Sam Shepard, creating a new Butch Cassidy in "Blackthorn"
Source: Washington Post - October 14, 2011


Some actors would be terrified to play Butch Cassidy, a character forever tied to one of cinema’s last real icons, Paul Newman. But Sam Shepard, who plays an aging Butch in the new “Blackthorn,” which opened Friday, doesn’t seem in the least intimidated.

“That original movie, to me, was just two very charismatic, entertaining movie stars, having fun,” he explains one morning at a fashionable New York hotel. “It had nothing to do with authenticity or history. Butch Cassidy didn’t look anything like Paul Newman! He was a big, lantern-jawed, stout guy. Looked like a fullback.” No reason for Shepard not to give the part a spin, then, especially given the movie’s conceit — that the outlaws didn’t die in that 1908 shootout, and Cassidy wound up raising horses for decades in the Andes.

There are, however, shoes Shepard would refuse to step into. “I would never try Stanley Kowalski after Brando,” he laughs. “I mean, it’d be silly. Because it’s definitive. Nobody can do it as good.”

Marlon Brando, of course, starred in both the original Broadway “Streetcar” and its classic big-screen adaptation. But when it comes to his own plays, Shepard has given up hope of having them immortalized on the movies. “My plays can’t be adapted for film,” he says. “They’ve tried six or seven times, and it’s horrible!” When asked if that applies also to the one he starred in, 1985’s Robert Altman-directed “Fool for Love,” the author laughs. “Yeah!”

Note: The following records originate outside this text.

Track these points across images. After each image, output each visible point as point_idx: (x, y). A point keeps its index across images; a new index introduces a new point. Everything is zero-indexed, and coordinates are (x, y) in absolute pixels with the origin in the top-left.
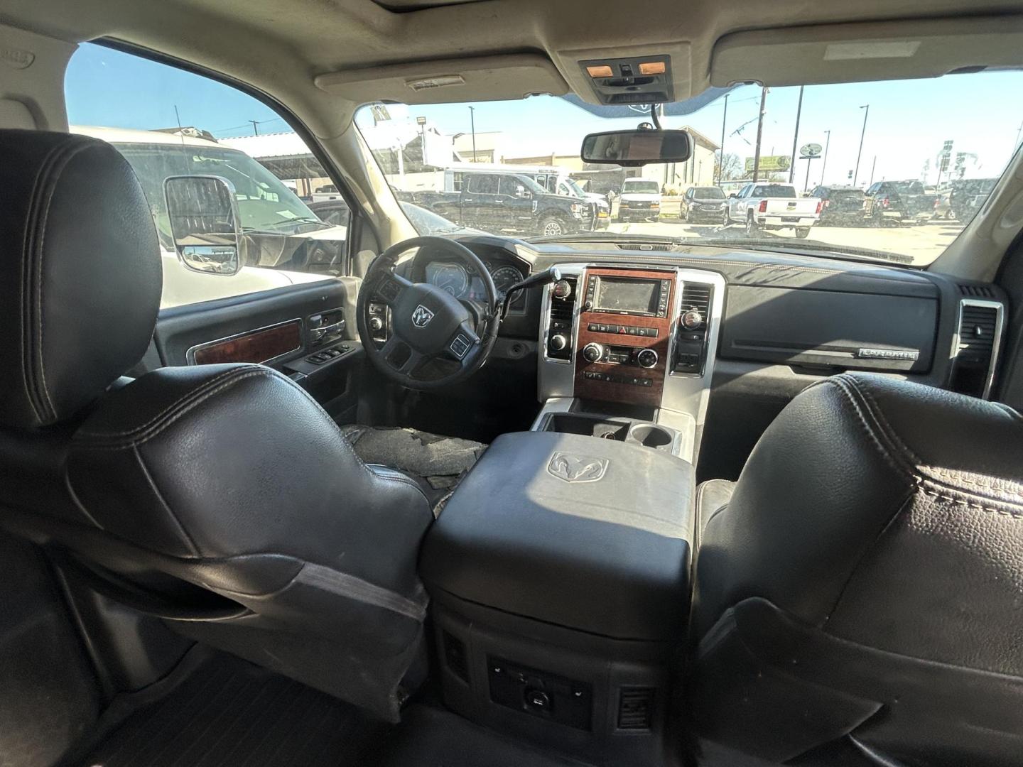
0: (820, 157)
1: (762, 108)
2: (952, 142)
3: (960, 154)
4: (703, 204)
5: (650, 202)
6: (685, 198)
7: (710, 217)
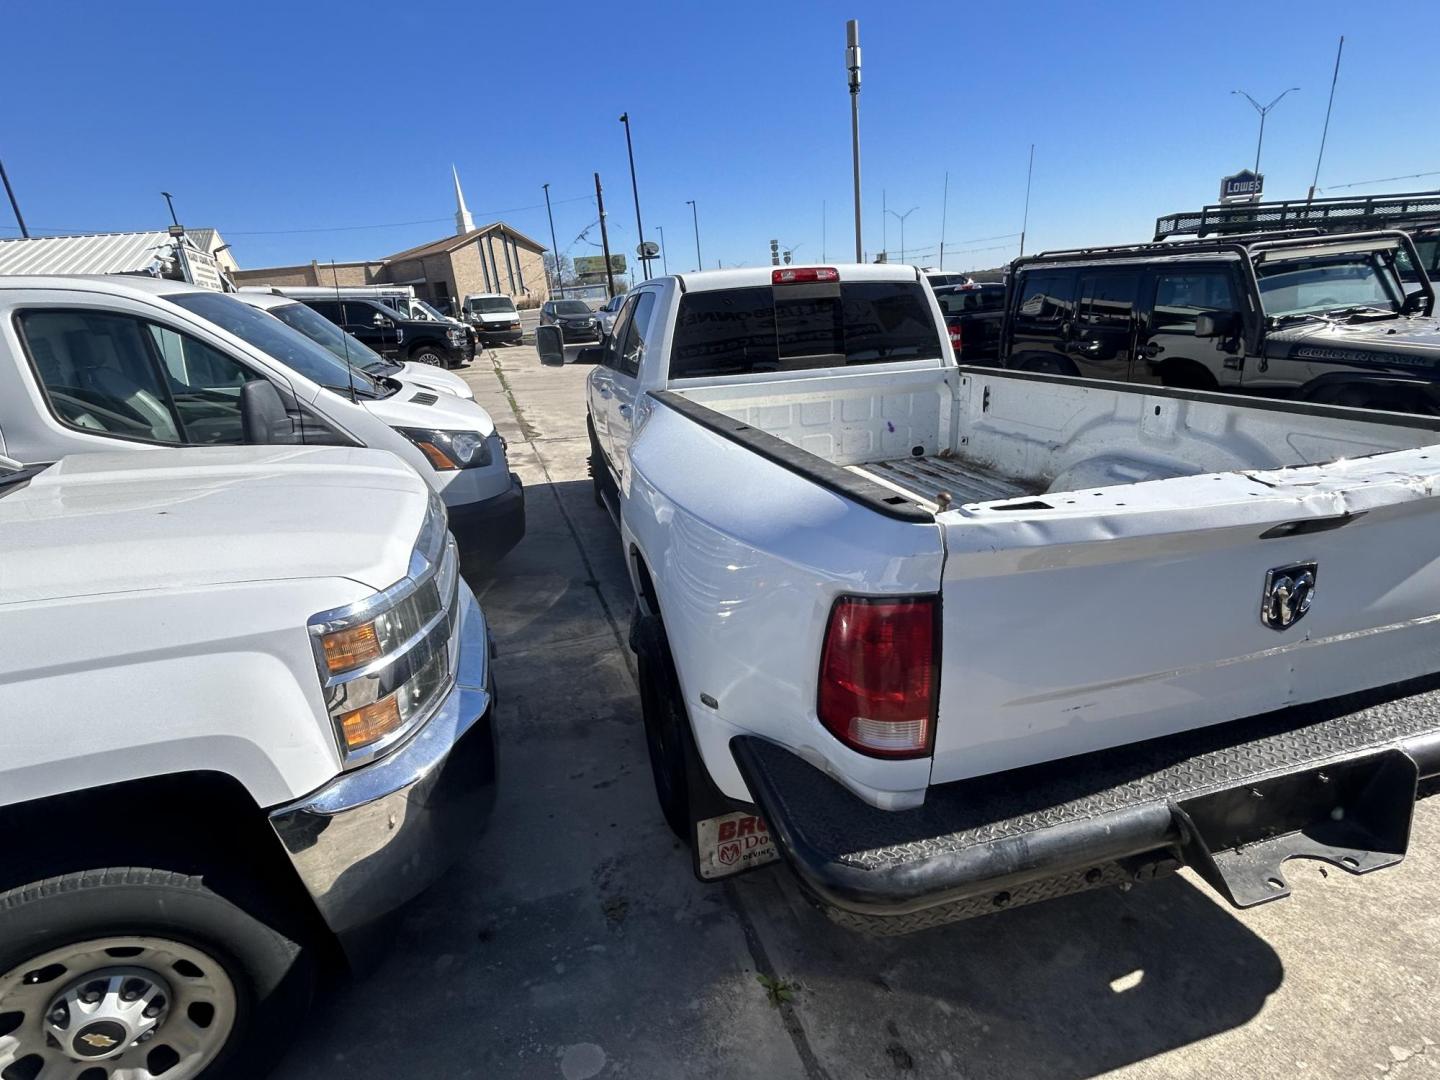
0: (658, 257)
1: (601, 210)
2: (776, 241)
3: (786, 254)
4: (569, 320)
5: (509, 322)
6: (545, 315)
7: (580, 335)
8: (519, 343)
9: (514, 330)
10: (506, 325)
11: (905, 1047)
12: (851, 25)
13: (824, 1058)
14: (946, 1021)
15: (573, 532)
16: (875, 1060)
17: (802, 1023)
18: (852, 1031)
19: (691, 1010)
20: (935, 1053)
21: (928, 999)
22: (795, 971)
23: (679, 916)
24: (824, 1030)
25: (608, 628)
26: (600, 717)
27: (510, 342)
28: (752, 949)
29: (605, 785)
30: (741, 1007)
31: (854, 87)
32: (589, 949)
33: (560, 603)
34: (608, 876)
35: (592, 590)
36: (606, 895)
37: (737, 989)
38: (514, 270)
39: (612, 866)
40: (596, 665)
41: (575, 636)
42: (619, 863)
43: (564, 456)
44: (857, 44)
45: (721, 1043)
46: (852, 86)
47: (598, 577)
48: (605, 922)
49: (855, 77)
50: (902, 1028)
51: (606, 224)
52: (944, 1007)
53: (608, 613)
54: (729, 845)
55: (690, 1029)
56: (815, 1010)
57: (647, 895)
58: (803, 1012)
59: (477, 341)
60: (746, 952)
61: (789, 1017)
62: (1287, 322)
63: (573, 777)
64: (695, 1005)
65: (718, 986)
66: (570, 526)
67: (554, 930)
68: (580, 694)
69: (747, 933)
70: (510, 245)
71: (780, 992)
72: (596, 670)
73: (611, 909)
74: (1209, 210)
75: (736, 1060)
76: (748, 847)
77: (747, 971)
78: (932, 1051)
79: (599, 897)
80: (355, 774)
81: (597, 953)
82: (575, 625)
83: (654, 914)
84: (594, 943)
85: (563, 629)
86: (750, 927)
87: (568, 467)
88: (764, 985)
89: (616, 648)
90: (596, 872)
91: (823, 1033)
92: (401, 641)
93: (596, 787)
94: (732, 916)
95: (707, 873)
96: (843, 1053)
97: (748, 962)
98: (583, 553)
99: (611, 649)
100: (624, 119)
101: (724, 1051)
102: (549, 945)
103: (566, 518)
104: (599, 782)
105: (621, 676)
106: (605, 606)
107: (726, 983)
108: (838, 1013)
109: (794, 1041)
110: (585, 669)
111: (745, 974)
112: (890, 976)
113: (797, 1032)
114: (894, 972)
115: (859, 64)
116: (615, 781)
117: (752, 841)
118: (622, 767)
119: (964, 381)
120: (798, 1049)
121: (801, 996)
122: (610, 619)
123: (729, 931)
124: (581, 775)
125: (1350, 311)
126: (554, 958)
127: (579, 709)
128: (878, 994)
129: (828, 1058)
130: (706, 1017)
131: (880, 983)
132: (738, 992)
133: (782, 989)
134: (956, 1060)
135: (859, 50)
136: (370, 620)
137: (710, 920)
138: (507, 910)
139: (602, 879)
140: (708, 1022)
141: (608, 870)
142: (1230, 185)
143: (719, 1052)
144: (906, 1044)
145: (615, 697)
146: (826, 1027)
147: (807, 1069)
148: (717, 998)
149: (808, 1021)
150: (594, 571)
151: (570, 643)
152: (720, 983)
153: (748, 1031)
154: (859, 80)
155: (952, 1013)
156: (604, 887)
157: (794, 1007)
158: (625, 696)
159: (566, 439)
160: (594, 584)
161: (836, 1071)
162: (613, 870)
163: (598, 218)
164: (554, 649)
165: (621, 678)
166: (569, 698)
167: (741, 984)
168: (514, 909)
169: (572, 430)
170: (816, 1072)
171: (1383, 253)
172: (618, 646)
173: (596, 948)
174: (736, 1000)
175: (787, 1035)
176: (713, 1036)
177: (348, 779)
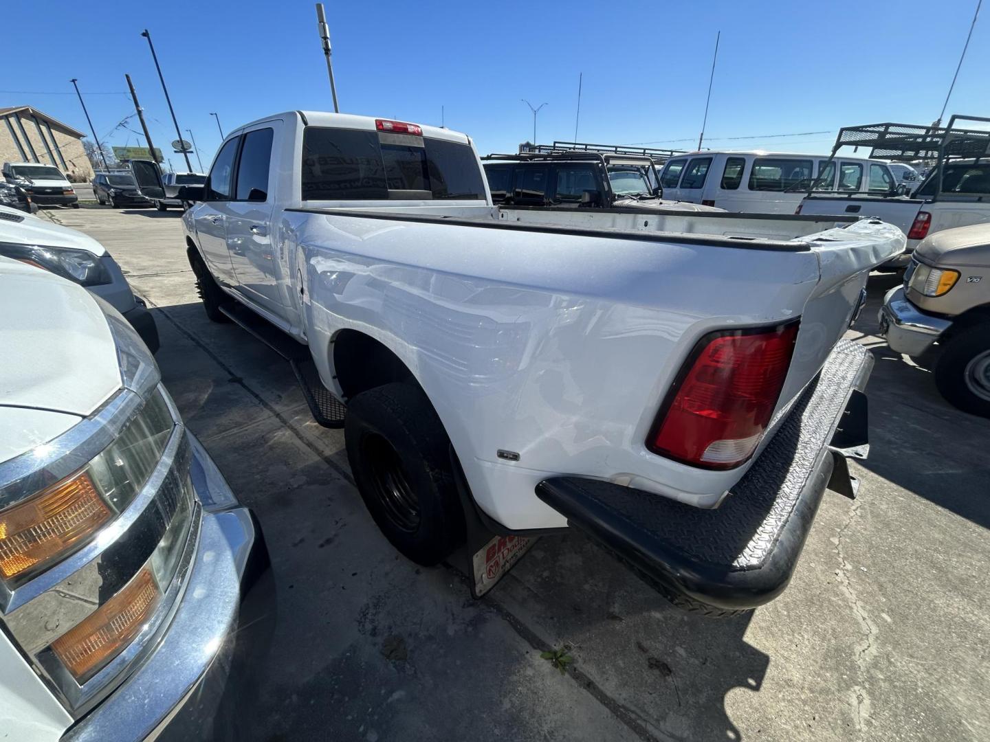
1: (137, 105)
4: (124, 190)
5: (61, 188)
6: (98, 185)
7: (136, 202)
8: (76, 207)
9: (67, 195)
10: (59, 191)
11: (656, 657)
12: (319, 7)
13: (618, 696)
14: (664, 625)
15: (198, 343)
16: (647, 678)
17: (589, 676)
18: (621, 663)
19: (506, 711)
20: (673, 651)
21: (645, 614)
22: (559, 635)
23: (451, 632)
24: (604, 673)
25: (267, 413)
26: (295, 486)
27: (65, 205)
28: (519, 632)
29: (329, 541)
30: (541, 687)
31: (327, 51)
32: (390, 700)
33: (209, 401)
34: (372, 621)
35: (237, 385)
36: (380, 640)
37: (530, 672)
38: (52, 147)
39: (372, 611)
40: (269, 444)
41: (238, 425)
42: (376, 606)
43: (161, 287)
44: (325, 21)
45: (546, 728)
46: (325, 50)
47: (239, 374)
48: (391, 666)
49: (327, 44)
50: (646, 644)
51: (144, 117)
52: (657, 615)
53: (261, 400)
54: (492, 564)
55: (515, 730)
56: (590, 660)
57: (415, 624)
58: (584, 666)
59: (30, 200)
60: (518, 638)
61: (578, 676)
62: (621, 197)
63: (295, 545)
64: (507, 705)
65: (515, 678)
66: (193, 339)
67: (347, 699)
68: (267, 471)
69: (509, 621)
70: (44, 128)
71: (561, 659)
72: (271, 448)
73: (392, 652)
74: (557, 145)
75: (564, 737)
76: (504, 558)
77: (527, 652)
78: (671, 651)
79: (375, 645)
80: (100, 711)
81: (399, 700)
82: (235, 415)
83: (430, 638)
84: (391, 692)
85: (224, 420)
86: (508, 615)
87: (169, 295)
88: (547, 659)
89: (282, 426)
90: (360, 622)
91: (605, 676)
92: (139, 483)
93: (322, 546)
94: (491, 612)
95: (481, 591)
96: (625, 685)
97: (525, 646)
98: (215, 358)
99: (279, 429)
100: (146, 34)
101: (551, 733)
102: (350, 718)
103: (185, 333)
104: (321, 542)
105: (297, 447)
106: (257, 396)
107: (519, 671)
108: (604, 654)
109: (592, 694)
110: (261, 449)
111: (528, 656)
112: (616, 609)
113: (589, 685)
114: (616, 605)
115: (328, 36)
116: (336, 535)
117: (506, 552)
118: (337, 522)
119: (502, 215)
120: (597, 698)
121: (574, 653)
122: (266, 405)
123: (496, 627)
124: (302, 541)
125: (638, 195)
126: (361, 729)
127: (272, 483)
128: (618, 626)
129: (620, 694)
130: (520, 711)
131: (614, 617)
132: (531, 674)
133: (561, 656)
134: (686, 649)
135: (327, 26)
136: (81, 468)
137: (477, 622)
138: (287, 701)
139: (369, 626)
140: (526, 715)
141: (369, 616)
142: (522, 147)
143: (548, 737)
144: (655, 654)
145: (300, 466)
146: (604, 670)
147: (614, 713)
148: (520, 689)
149: (591, 671)
150: (233, 371)
151: (235, 430)
152: (514, 674)
153: (558, 705)
154: (330, 47)
155: (664, 617)
156: (374, 633)
157: (575, 665)
158: (310, 462)
159: (157, 275)
160: (236, 380)
161: (631, 702)
162: (374, 615)
163: (136, 112)
164: (223, 438)
165: (299, 450)
166: (258, 477)
167: (529, 666)
168: (294, 697)
169: (160, 268)
170: (620, 711)
171: (643, 167)
172: (282, 424)
173: (396, 695)
174: (534, 682)
175: (584, 692)
176: (536, 725)
177: (90, 729)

He believes in movies as a distinct art form, though, and wishes more people shared the sentiment. “I miss the days when film was considered in the same breath as painting or poetry, you know what I mean? This attitude of the ‘auteur’: Truffaut, all those people who would not only be the author but the director. It’s getting rarer and rarer; it’s all corporate.

“ ‘Transformers’? I mean, what the [expletive]?” he asks. “What has happened to film?”

Shepard accepts that he will never be one of those writer/director auteurs. Having tried directing twice, he says with a chuckle, “I realized I wasn’t really a filmmaker. It’s a very, very different instinct than theater. You have to be fascinated with the camera, and with the technology, and I’m not. I’m fascinated by actors, and audience, and theater predicament, but not with the camera.”

He’s generally given up writing for the movies, too, though he has enjoyed collaborating with German director Wim Wenders, whom he credits with being independent enough to guarantee scripts won’t be filtered through myriad meddling producers.

The better of those two films, “Paris, Texas,” revolves around a man who, like Butch Cassidy in “Blackthorn,” fled abruptly from his life, then found himself drawn back to it after others presumed him dead. Asked whether that’s an appealing scenario for an actor, Shepard pauses, and instead talks about what vanishing does for a writer:

“James Joyce said there are three ingredients to writing: silence, exile and cunning. Those are the three basic elements, he said, that a writer absolutely needs to write anything important. And the exile part of it — I mean, they all interest me, but the exile part of it really interests me. I’ve always felt that’s part and parcel of extraordinary stuff. Like ‘Don Quixote,’ you know, Cervantes. Beckett. There’s something in the exile part of it that has power, has force.”

That’s a question one assumes Shepard has little interest in. But any young actor out there should think twice about accepting the part of Sam Shepard. Some would say the definitive performance has already been given.